## Data for analysis
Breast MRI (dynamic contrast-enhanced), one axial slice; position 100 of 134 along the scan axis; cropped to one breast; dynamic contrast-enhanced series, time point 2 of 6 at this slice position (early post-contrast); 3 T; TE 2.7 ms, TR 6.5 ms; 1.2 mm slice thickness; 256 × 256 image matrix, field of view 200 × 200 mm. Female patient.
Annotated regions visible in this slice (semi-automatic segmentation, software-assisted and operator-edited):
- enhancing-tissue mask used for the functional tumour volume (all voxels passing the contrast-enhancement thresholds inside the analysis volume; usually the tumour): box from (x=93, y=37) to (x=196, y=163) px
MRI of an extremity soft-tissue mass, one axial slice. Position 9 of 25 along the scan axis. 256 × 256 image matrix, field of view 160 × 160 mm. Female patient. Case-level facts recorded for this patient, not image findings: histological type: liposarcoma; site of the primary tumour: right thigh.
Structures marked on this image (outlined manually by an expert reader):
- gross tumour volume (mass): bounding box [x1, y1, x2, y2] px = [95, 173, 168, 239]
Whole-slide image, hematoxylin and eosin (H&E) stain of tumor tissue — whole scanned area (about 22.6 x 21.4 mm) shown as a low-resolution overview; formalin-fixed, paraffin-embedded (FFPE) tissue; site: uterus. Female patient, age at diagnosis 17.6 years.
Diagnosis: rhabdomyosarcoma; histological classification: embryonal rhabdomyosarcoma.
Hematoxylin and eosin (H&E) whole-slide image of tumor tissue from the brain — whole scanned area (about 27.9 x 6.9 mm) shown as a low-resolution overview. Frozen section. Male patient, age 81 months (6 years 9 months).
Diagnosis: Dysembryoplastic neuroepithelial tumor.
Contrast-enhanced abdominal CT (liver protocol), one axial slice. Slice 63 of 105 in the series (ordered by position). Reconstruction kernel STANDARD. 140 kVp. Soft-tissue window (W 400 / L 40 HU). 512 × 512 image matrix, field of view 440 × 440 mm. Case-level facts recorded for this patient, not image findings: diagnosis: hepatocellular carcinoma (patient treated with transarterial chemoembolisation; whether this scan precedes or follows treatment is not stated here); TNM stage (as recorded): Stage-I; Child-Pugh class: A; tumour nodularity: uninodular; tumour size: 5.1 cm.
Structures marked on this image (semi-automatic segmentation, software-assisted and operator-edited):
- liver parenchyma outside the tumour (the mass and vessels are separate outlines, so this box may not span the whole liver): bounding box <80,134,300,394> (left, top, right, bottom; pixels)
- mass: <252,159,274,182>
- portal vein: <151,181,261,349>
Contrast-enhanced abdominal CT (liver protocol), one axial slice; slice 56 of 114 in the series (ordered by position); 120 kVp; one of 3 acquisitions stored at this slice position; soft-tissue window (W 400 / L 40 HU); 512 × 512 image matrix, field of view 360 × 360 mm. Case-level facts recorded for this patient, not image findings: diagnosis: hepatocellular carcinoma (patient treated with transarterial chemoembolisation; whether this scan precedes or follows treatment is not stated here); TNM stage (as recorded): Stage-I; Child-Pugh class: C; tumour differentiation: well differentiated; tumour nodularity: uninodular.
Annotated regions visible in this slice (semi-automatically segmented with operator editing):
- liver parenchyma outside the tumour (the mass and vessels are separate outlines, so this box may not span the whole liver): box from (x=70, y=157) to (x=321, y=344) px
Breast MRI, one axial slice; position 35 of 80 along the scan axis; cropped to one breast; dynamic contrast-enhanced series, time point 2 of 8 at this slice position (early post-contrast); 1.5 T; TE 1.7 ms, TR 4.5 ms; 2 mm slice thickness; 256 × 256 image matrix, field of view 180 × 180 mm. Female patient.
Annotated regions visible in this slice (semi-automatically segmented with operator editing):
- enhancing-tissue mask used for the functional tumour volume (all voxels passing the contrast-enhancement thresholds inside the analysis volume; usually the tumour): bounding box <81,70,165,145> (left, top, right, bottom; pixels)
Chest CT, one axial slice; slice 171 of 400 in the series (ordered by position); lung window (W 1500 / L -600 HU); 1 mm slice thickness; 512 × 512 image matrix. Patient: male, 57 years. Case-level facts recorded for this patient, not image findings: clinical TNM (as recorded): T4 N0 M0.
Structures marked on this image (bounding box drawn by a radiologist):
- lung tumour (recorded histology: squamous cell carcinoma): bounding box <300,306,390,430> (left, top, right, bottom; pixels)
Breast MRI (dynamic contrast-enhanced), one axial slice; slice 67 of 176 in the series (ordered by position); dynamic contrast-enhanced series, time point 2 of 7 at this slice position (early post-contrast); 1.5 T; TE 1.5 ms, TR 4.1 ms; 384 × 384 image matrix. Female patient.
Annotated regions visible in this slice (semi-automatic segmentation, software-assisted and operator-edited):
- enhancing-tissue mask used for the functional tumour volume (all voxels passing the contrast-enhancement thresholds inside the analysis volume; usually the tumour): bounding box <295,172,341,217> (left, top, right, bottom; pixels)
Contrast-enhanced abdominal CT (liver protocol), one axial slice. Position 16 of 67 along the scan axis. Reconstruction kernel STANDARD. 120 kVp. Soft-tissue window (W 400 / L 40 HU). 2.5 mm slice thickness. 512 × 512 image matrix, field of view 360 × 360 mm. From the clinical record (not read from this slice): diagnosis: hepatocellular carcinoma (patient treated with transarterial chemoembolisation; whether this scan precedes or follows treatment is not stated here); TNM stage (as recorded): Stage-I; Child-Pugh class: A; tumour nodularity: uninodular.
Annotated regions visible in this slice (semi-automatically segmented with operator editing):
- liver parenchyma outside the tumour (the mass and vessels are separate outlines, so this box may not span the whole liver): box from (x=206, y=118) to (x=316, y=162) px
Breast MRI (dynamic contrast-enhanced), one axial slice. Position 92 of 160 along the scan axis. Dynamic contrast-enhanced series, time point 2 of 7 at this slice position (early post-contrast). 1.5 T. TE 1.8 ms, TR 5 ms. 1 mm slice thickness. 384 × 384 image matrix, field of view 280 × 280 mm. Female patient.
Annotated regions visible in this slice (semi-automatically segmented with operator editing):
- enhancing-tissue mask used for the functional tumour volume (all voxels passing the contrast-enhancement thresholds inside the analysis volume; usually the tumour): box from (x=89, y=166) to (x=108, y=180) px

## Required action
Repeat the material above in full. Change no word.

## Response
Breast MRI (dynamic contrast-enhanced), one axial slice; position 100 of 134 along the scan axis; cropped to one breast; dynamic contrast-enhanced series, time point 2 of 6 at this slice position (early post-contrast); 3 T; TE 2.7 ms, TR 6.5 ms; 1.2 mm slice thickness; 256 × 256 image matrix, field of view 200 × 200 mm. Female patient.
Annotated regions visible in this slice (semi-automatic segmentation, software-assisted and operator-edited):
- enhancing-tissue mask used for the functional tumour volume (all voxels passing the contrast-enhancement thresholds inside the analysis volume; usually the tumour): box from (x=93, y=37) to (x=196, y=163) px
MRI of an extremity soft-tissue mass, one axial slice. Position 9 of 25 along the scan axis. 256 × 256 image matrix, field of view 160 × 160 mm. Female patient. Case-level facts recorded for this patient, not image findings: histological type: liposarcoma; site of the primary tumour: right thigh.
Structures marked on this image (outlined manually by an expert reader):
- gross tumour volume (mass): bounding box [x1, y1, x2, y2] px = [95, 173, 168, 239]
Whole-slide image, hematoxylin and eosin (H&E) stain of tumor tissue — whole scanned area (about 22.6 x 21.4 mm) shown as a low-resolution overview; formalin-fixed, paraffin-embedded (FFPE) tissue; site: uterus. Female patient, age at diagnosis 17.6 years.
Diagnosis: rhabdomyosarcoma; histological classification: embryonal rhabdomyosarcoma.
Hematoxylin and eosin (H&E) whole-slide image of tumor tissue from the brain — whole scanned area (about 27.9 x 6.9 mm) shown as a low-resolution overview. Frozen section. Male patient, age 81 months (6 years 9 months).
Diagnosis: Dysembryoplastic neuroepithelial tumor.
Contrast-enhanced abdominal CT (liver protocol), one axial slice. Slice 63 of 105 in the series (ordered by position). Reconstruction kernel STANDARD. 140 kVp. Soft-tissue window (W 400 / L 40 HU). 512 × 512 image matrix, field of view 440 × 440 mm. Case-level facts recorded for this patient, not image findings: diagnosis: hepatocellular carcinoma (patient treated with transarterial chemoembolisation; whether this scan precedes or follows treatment is not stated here); TNM stage (as recorded): Stage-I; Child-Pugh class: A; tumour nodularity: uninodular; tumour size: 5.1 cm.
Structures marked on this image (semi-automatic segmentation, software-assisted and operator-edited):
- liver parenchyma outside the tumour (the mass and vessels are separate outlines, so this box may not span the whole liver): bounding box <80,134,300,394> (left, top, right, bottom; pixels)
- mass: <252,159,274,182>
- portal vein: <151,181,261,349>
Contrast-enhanced abdominal CT (liver protocol), one axial slice; slice 56 of 114 in the series (ordered by position); 120 kVp; one of 3 acquisitions stored at this slice position; soft-tissue window (W 400 / L 40 HU); 512 × 512 image matrix, field of view 360 × 360 mm. Case-level facts recorded for this patient, not image findings: diagnosis: hepatocellular carcinoma (patient treated with transarterial chemoembolisation; whether this scan precedes or follows treatment is not stated here); TNM stage (as recorded): Stage-I; Child-Pugh class: C; tumour differentiation: well differentiated; tumour nodularity: uninodular.
Annotated regions visible in this slice (semi-automatically segmented with operator editing):
- liver parenchyma outside the tumour (the mass and vessels are separate outlines, so this box may not span the whole liver): box from (x=70, y=157) to (x=321, y=344) px
Breast MRI, one axial slice; position 35 of 80 along the scan axis; cropped to one breast; dynamic contrast-enhanced series, time point 2 of 8 at this slice position (early post-contrast); 1.5 T; TE 1.7 ms, TR 4.5 ms; 2 mm slice thickness; 256 × 256 image matrix, field of view 180 × 180 mm. Female patient.
Annotated regions visible in this slice (semi-automatically segmented with operator editing):
- enhancing-tissue mask used for the functional tumour volume (all voxels passing the contrast-enhancement thresholds inside the analysis volume; usually the tumour): bounding box <81,70,165,145> (left, top, right, bottom; pixels)
Chest CT, one axial slice; slice 171 of 400 in the series (ordered by position); lung window (W 1500 / L -600 HU); 1 mm slice thickness; 512 × 512 image matrix. Patient: male, 57 years. Case-level facts recorded for this patient, not image findings: clinical TNM (as recorded): T4 N0 M0.
Structures marked on this image (bounding box drawn by a radiologist):
- lung tumour (recorded histology: squamous cell carcinoma): bounding box <300,306,390,430> (left, top, right, bottom; pixels)
Breast MRI (dynamic contrast-enhanced), one axial slice; slice 67 of 176 in the series (ordered by position); dynamic contrast-enhanced series, time point 2 of 7 at this slice position (early post-contrast); 1.5 T; TE 1.5 ms, TR 4.1 ms; 384 × 384 image matrix. Female patient.
Annotated regions visible in this slice (semi-automatic segmentation, software-assisted and operator-edited):
- enhancing-tissue mask used for the functional tumour volume (all voxels passing the contrast-enhancement thresholds inside the analysis volume; usually the tumour): bounding box <295,172,341,217> (left, top, right, bottom; pixels)
Contrast-enhanced abdominal CT (liver protocol), one axial slice. Position 16 of 67 along the scan axis. Reconstruction kernel STANDARD. 120 kVp. Soft-tissue window (W 400 / L 40 HU). 2.5 mm slice thickness. 512 × 512 image matrix, field of view 360 × 360 mm. From the clinical record (not read from this slice): diagnosis: hepatocellular carcinoma (patient treated with transarterial chemoembolisation; whether this scan precedes or follows treatment is not stated here); TNM stage (as recorded): Stage-I; Child-Pugh class: A; tumour nodularity: uninodular.
Annotated regions visible in this slice (semi-automatically segmented with operator editing):
- liver parenchyma outside the tumour (the mass and vessels are separate outlines, so this box may not span the whole liver): box from (x=206, y=118) to (x=316, y=162) px
Breast MRI (dynamic contrast-enhanced), one axial slice. Position 92 of 160 along the scan axis. Dynamic contrast-enhanced series, time point 2 of 7 at this slice position (early post-contrast). 1.5 T. TE 1.8 ms, TR 5 ms. 1 mm slice thickness. 384 × 384 image matrix, field of view 280 × 280 mm. Female patient.
Annotated regions visible in this slice (semi-automatically segmented with operator editing):
- enhancing-tissue mask used for the functional tumour volume (all voxels passing the contrast-enhancement thresholds inside the analysis volume; usually the tumour): box from (x=89, y=166) to (x=108, y=180) px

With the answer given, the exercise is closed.